____ INPUT DATA
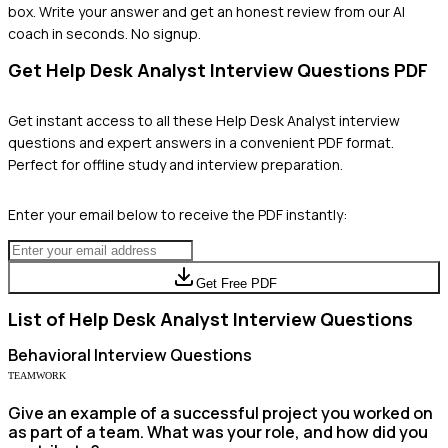
box. Write your answer and get an honest review from our AI
coach in seconds. No signup.
Get
Help Desk Analyst
Interview Questions PDF
Get instant access to all these
Help Desk Analyst
interview
questions and expert answers in a convenient PDF format.
Perfect for offline study and interview preparation.
Enter your email below to receive the PDF instantly:
Get Free PDF
List of
Help Desk Analyst
Interview Questions
Behavioral
Interview Questions
TEAMWORK
Give an example of a successful project you worked on
as part of a team. What was your role, and how did you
________
→ **TASK DIRECTIONS**
Copy out every line of the listing above word for word, leaving out the picture.

→ **RESULT OF THIS TASK**
box. Write your answer and get an honest review from our AI
coach in seconds. No signup.
Get
Help Desk Analyst
Interview Questions PDF
Get instant access to all these
Help Desk Analyst
interview
questions and expert answers in a convenient PDF format.
Perfect for offline study and interview preparation.
Enter your email below to receive the PDF instantly:
Get Free PDF
List of
Help Desk Analyst
Interview Questions
Behavioral
Interview Questions
TEAMWORK
Give an example of a successful project you worked on
as part of a team. What was your role, and how did you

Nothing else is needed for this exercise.